■ **OEFENINGSDOEL**:
Beantwoord de volgende vragen met gegevens uit de geciteerde passage hieronder.
(a) Wanneer ging de schrijver met enkele advocaten van Sobrevivientes mee naar de zaak?
(b) Hoeveel uur werkte de moeder elke dag in de bakkerij?
(c) Volgens welke wet kon de zaak als femicidezaak voor de rechter komen?
··· GECITEERDE PASSAGE
Groot was mijn hoop dan ook toen ik eind augustus 2008 met enkele advocaten van Sobrevivientes meeging naar een zaak die met hulp van ‘onze’ advocaten eindelijk voor het hooggerechtshof gebracht werd. Het ging in dit geval om een 6-jarig meisje, Catherine Michele, uit een gezin van 7 kinderen, wiens moeder helemaal alleen instond voor opvoeding en onderhoud van het gezin daar de vader alcoholicus was. Wanneer moeder uit werken ging, waren de kinderen dus alleen thuis. Het was dan ook niet eigenaardig dat zij vaak de straat op gingen om daar met andere kinderen uit de (arme) buurt waar zij leefden te spelen - om toch maar iets aan het armtierige leven in hun huisje te ontsnappen.

Toen haar moeder op een avond thuiskwam van het werk vond zij Catherine Michele niet. Ze zocht wat rond in de buurt, vroeg achter haar bij de buren, die haar wisten te vertellen dat Catherine Michele bij enkele kinderen uit de buurt aan het spelen was. Dit was niet abnormaal, en moe na een afpeigerende dag viel de moeder in slaap. De volgende dag was Catherine Michele er nog steeds niet en dat verontrustte de moeder. Zij trommelde enkele buren op om achter samen met haar achter Catherine te zoeken, goed wetende dat als zij niet opdaagde in de bakkerij waar zij elke dag meer dan 12 uur werkte, ze ontslagen zou worden. In de vooravond, na een dag zoeken, ging zij met een vriendin naar de politie om te zeggen dat haar dochter verdwenen was (en al bijna meer dan 24 uur). Gelukkig vond de politie dat een reden om haar te gaan zoeken (want vanaf er een aanklacht komt raden ze toch steeds maar aan om ‘nog een dag te wachten’, wat er vaak op neerkomt dat het tegen dan al te laat is..). Twee uur later vonden zij het levenloze lichaampje van Catherine Michele terug, gezicht onherkenbaar gebruisd en bebloed, op een t-shirt na volledig naakt, benen open en met plukken haar in haar anus en vagina die onmogelijk van haar konden zijn.

Het ging hier duidelijk om verkrachting die uitmondde in de dood; wat volgens de wet van april 2008 tegen femicide genoeg reden was om deze zaak als femicidezaak voor de rechter te brengen.

Toen de politie dit aan de moeder vertelde, werden algauw twee jongens verdacht. Maar met haar grieven kon ze nergens heen (staatsinstituties die echte hulp aan slachtoffers van allerlei soorten van geweld bieden bestaan, maar zijn niet gekend, kennen een tekort aan werkingsmiddelen en zijn bovendien ook vaak belast met nog andere taken dan slachtofferhulp). Uiteindelijk kwam ze aankloppen bij de organisatie waar ik werkte (Fundación Sobrevivientes), waar ze een hand boven haar hoofd geboden kreeg.
······
··· GEGEVEN INFORMATIE
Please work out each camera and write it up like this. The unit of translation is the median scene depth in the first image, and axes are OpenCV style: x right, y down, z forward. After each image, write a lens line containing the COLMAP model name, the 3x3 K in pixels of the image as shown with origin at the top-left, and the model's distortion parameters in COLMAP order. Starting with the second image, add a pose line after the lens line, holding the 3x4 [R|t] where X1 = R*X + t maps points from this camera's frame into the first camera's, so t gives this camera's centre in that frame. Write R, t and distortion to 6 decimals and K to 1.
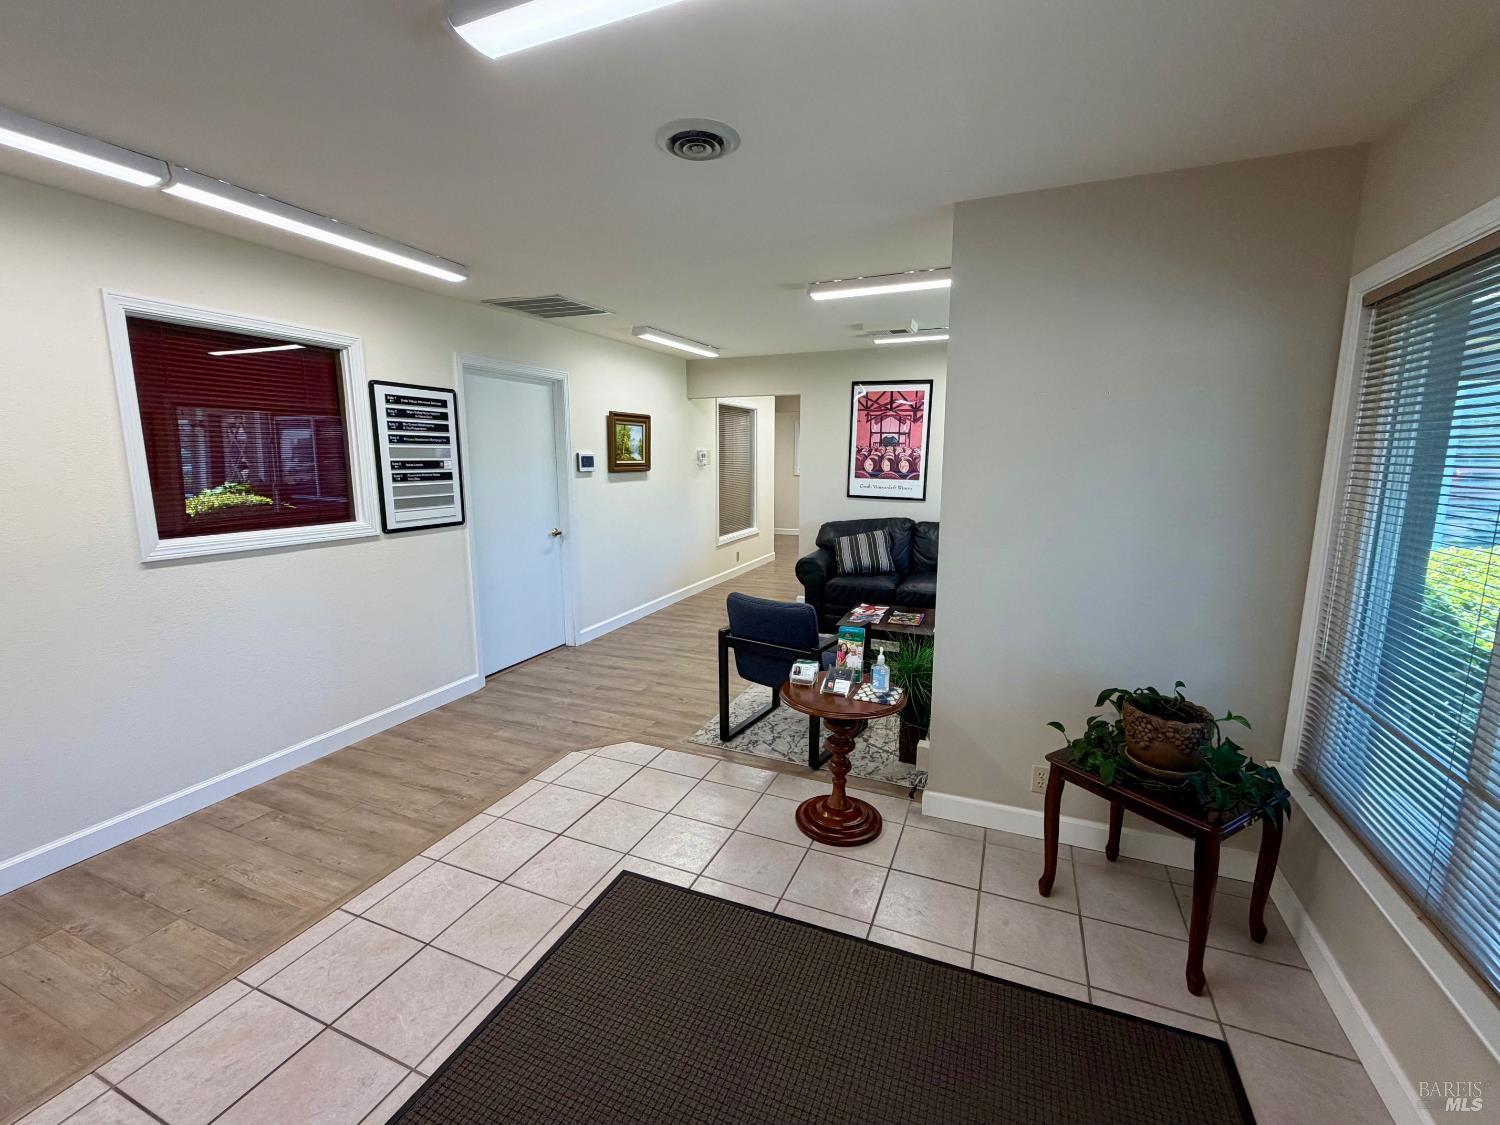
lens RADIAL K [[645.0, 0, 746.5], [0, 645.0, 558.1], [0, 0, 1]] dist [0.002346, 0.000296]
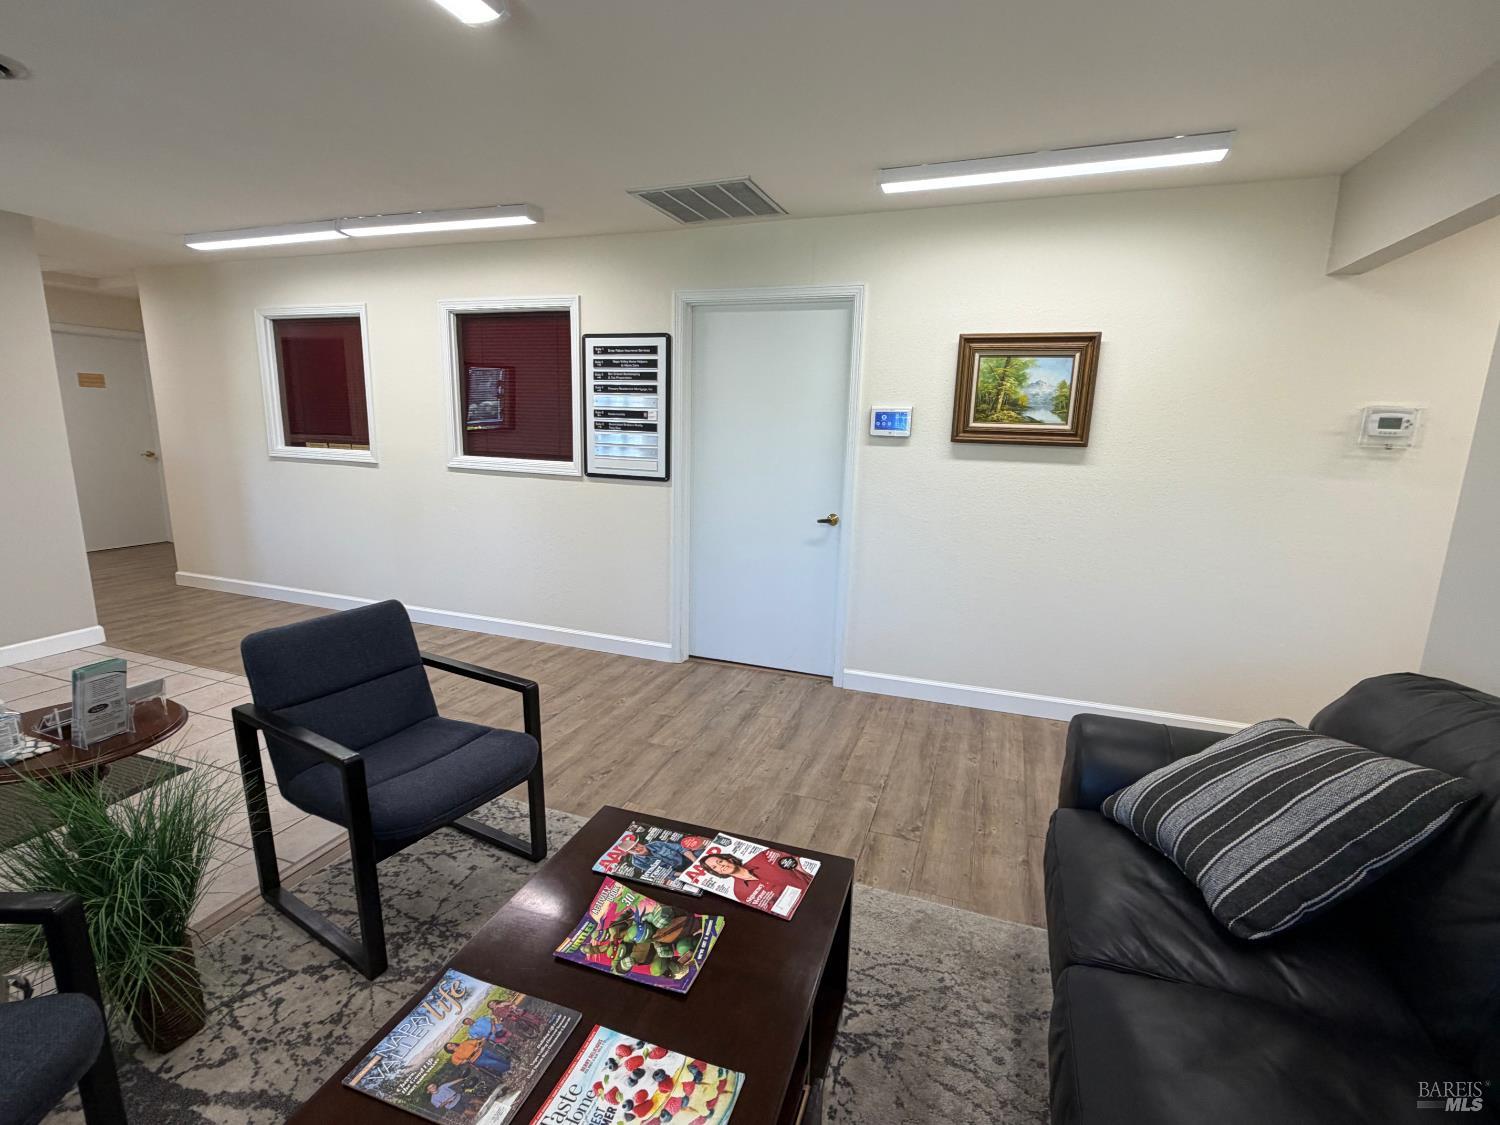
lens RADIAL K [[697.9, 0, 748.1], [0, 697.9, 558.2], [0, 0, 1]] dist [0.002379, -0.001130]
pose [[0.050844, 0.198823, -0.978716, 0.420412], [-0.184542, 0.964978, 0.186445, -0.114441], [0.981509, 0.171134, 0.085755, 0.779076]]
······
■ **SCHRIFTELIJK ANTWOORD**:
(a) Eind augustus 2008.
(b) Meer dan 12 uur.
(c) Volgens de wet van april 2008 tegen femicide.